RECORDS SHOWN

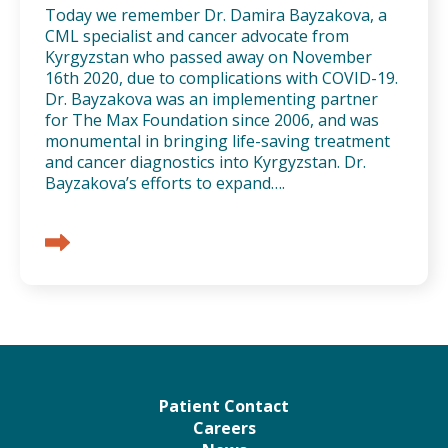
Today we remember Dr. Damira Bayzakova, a
CML specialist and cancer advocate from
Kyrgyzstan who passed away on November
16th 2020, due to complications with COVID-19.
Dr. Bayzakova was an implementing partner
for The Max Foundation since 2006, and was
monumental in bringing life-saving treatment
and cancer diagnostics into Kyrgyzstan. Dr.
Bayzakova’s efforts to expand….
Patient Contact
Careers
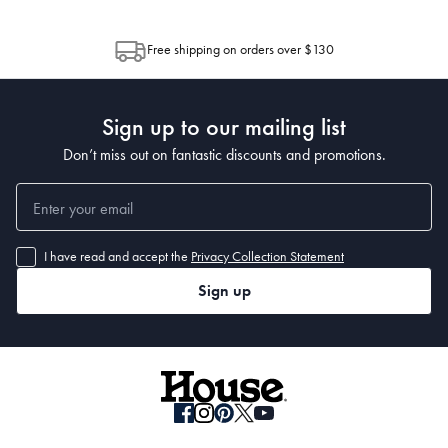
through Australia Post (https://auspost.com.au/mypost/track/#/search).
between multiple boxes and can arrive different times depending on the
allocation by Australia Post. Please check your tracking through Australia
Free shipping on orders over $130
Post to see any potential order splits.
Sign up to our mailing list
Don’t miss out on fantastic discounts and promotions.
I have read and accept the
Privacy Collection Statement
Sign up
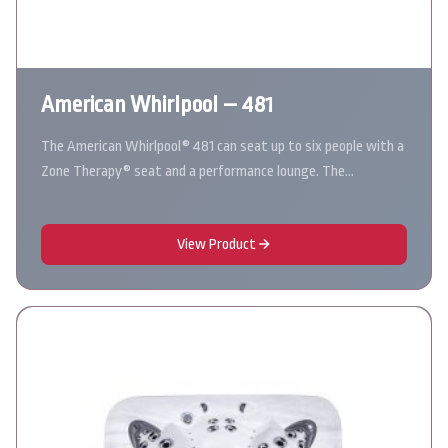
American Whirlpool – 481
The American Whirlpool® 481 can seat up to six people with a
Zone Therapy® seat and a performance lounge. The…
View Product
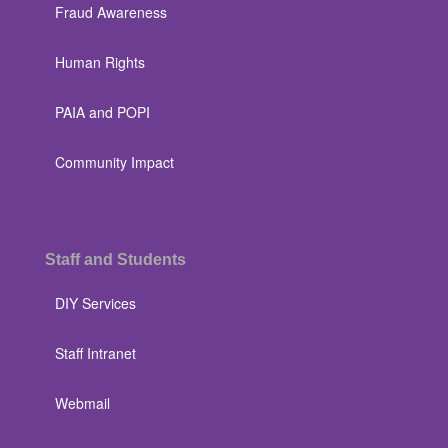
Fraud Awareness
Human Rights
PAIA and POPI
Community Impact
Staff and Students
DIY Services
Staff Intranet
Webmail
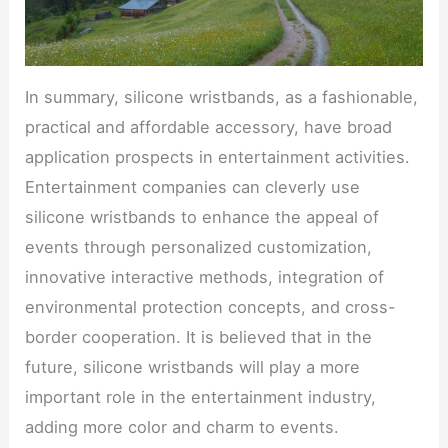
In summary, silicone wristbands, as a fashionable,
practical and affordable accessory, have broad
application prospects in entertainment activities.
Entertainment companies can cleverly use
silicone wristbands to enhance the appeal of
events through personalized customization,
innovative interactive methods, integration of
environmental protection concepts, and cross-
border cooperation. It is believed that in the
future, silicone wristbands will play a more
important role in the entertainment industry,
adding more color and charm to events.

REQUEST
Everything from the line with "and cancer diagnostics into Kyrgyzstan. Dr." down to the line with "Free shipping on orders over $130" in the data above should be copied exactly, with both end lines kept and the pictures left out.

ANSWER SECTION
and cancer diagnostics into Kyrgyzstan. Dr.
Bayzakova’s efforts to expand….
Patient Contact
Careers
through Australia Post (https://auspost.com.au/mypost/track/#/search).
between multiple boxes and can arrive different times depending on the
allocation by Australia Post. Please check your tracking through Australia
Free shipping on orders over $130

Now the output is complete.